Na koniec kilka słów o zdobywaniu doświadczenia. W przeciwieństwie do wielu innych gier w "Spellforce" gracz karany jest za ciągłe atakowanie tych samych jednostek. Objawia się to tym, iż za każdą kolejną jednostkę danego typu dostajemy coraz mniej doświadczenia. W niektórych miejscach dobrze jest więc zrezygnować i nie atakować na przykład niewielkich obozów, których wyburzenie nie zaowocuje żadnymi wymiernymi korzyściami. Zdecydowanie warto natomiast wypatrywać tych przeciwników, z którymi nie walczy się zbyt często.
2.3 Handel, zdobywanie przedmiotów i czarów
Podobnie jak w przypadku drugiej części "Diablo" niemal wszystkie przedmioty, które odnajdujemy w skrzyniach czy przy ciałach wrogów są losowane.
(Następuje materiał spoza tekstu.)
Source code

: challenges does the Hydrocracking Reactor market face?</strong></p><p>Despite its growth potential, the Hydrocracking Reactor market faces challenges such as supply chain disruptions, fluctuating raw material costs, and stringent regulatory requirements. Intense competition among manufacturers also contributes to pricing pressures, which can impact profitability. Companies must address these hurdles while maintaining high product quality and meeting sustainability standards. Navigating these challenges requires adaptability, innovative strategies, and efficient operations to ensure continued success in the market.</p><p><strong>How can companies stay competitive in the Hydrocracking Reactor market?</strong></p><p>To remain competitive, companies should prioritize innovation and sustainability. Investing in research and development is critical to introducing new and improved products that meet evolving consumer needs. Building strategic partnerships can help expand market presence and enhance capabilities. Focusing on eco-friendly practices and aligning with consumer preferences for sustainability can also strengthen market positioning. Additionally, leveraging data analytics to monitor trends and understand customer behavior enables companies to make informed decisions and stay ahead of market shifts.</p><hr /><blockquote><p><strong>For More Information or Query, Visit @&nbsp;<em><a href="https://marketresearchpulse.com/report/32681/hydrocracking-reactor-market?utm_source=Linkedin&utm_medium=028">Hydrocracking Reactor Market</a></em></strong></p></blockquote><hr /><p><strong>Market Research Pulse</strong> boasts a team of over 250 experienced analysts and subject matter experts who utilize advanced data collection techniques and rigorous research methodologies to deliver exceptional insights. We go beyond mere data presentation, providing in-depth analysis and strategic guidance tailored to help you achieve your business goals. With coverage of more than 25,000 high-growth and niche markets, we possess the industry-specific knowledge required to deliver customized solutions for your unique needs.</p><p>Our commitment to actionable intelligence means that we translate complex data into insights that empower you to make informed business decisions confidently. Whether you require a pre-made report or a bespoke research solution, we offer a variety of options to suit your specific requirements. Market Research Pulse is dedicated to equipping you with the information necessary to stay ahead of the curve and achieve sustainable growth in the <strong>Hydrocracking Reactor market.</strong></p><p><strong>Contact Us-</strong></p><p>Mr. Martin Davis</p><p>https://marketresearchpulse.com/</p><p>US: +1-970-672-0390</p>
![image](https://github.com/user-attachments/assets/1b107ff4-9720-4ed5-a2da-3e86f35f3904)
W niektórych sytuacjach dobrze jest więc powtarzać walki (stosując taktykę load/save :-)), szczególnie jeśli mocny przeciwnik wyrzucił wyjątkowo nieprzydatny przedmiot. To samo tyczy się skrzyń, generalnie zasada jest taka, że czym mocniej są ona bronione tym lepsze przedmioty powinny się w nich znajdować. Wyjątek to postaci, które mają wpływ na przebieg zabawy (np. posiadają przedmioty potrzebne do zaliczenia określonych questów). W tym przypadku zawsze posiadają te same rzeczy, o których wspominam oczywiście w solucji.
W trakcie gry spotyka się wielu kupców przy czym zdecydowanie przodują Ci, którzy handlują czarami. Ja jako miłośnik walki wręcz czułem się wręcz lekko dyskryminowany gdyż mój wojownik nie miał zbyt wielu dostawców, u których mógłby się solidnie dozbroić. W przypadku handlarzy zasada jest taka, że przy pierwszej rozmowie przedmioty są losowane i pozostają już tak na stałe. Jako że nie mają oni przeważnie zbyt dobrych rzeczy nie warto oszczędzać i gdy tylko można warto kupować te przedmioty, które chociaż nieznacznie wzmocnią jednego z bohaterów. Nie możesz przy tym zapominać o dozbrajaniu pozostałych herosów, powinni oni dysponować zbliżonym ekwipunkiem do tego, którym obładowany jest główny bohater.
Uważnie rozglądaj się gdyż wszystkie obiekty zawierające przedmioty są oznaczone specjalną poświatą. Tyczy się to zarówno skrzyń jak i poległych wrogów.